The now world-famous images of children in the Don Dale Youth Corrections Centre in Darwin raise many questions about whether the Rule of Law was upheld by those whose duty it was to protect the vulnerable.  Questions like:  whether, given the form of punishment received by those children, there was proportionality in their sentencing; whether the children were provided with access to justice, especially when it appears from the Four Corners program that they were placed in isolation units for weeks at a time and then placed in an adult prison.  These questions will no doubt be properly addressed as part of the White-Gooda Royal Commission. 

If the Rule of Law has been eroded, the blame must be shared by all of us for not being vigilant enough to protect this important doctrine.   When the Rule of Law does not hold true the protections it offers individuals are diminished.  Eventually the protections and freedoms envisaged 800 years ago will only be a footnote in history.

We must do what we can to shore up the Rule of Law.  We must ensure that individual rights are protected: the rights of children and adults; the rights of those born in Australia and those born in other countries; the rights of Christians, Muslims and people of all faiths, and of those without faith.  All individuals in Australia need to rely on this fundamental principle protecting and informing their rights.

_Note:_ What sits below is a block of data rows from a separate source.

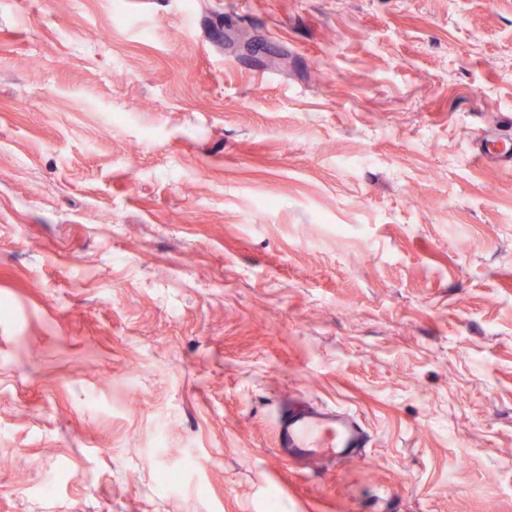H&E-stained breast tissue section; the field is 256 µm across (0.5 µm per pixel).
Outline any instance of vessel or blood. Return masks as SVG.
<instances>
[{
	"label": "vessel or blood",
	"instance_id": "b4317fda",
	"mask_svg": "<svg viewBox=\"0 0 512 512\" xmlns=\"http://www.w3.org/2000/svg\"><path fill=\"white\" fill-rule=\"evenodd\" d=\"M482 161L512 166V144L487 137L476 150ZM276 446L288 458H323L338 463L359 456L366 433L358 420L344 409L291 402L279 409Z\"/></svg>",
	"mask_w": 512,
	"mask_h": 512
}]
</instances>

It is incumbent on all citizens to protect the voiceless and the vulnerable.  However, politicians have a particular duty to advocate protecting such groups.  No sane politician should be party to any watering down of the Rule of Law.

While I commend Prime Minister Turnbull for instigating the Royal Commission into Northern Territory juvenile detention, other elements in his Government are further undoing the protections we hold dear. There is no excuse for any politician to promote discrimination against minorities.  The recent comments of Senator Eric Abetz supporting the call by ACT President of the Young Liberals, Josh Manuatu, to refuse Muslim immigrants is nothing more than simple Islamophobia.  These comments are disgraceful and completely un-Australian.  If allowed to continue unabated, such irresponsible rhetoric by senior members of the Liberal Party will further erode the Rule of Law.

It is time for the Prime Minister to speak up and rein in his misguided and divisive colleagues.  If he can’t strongly guide his colleagues, how will he ever navigate his way through his new Senate?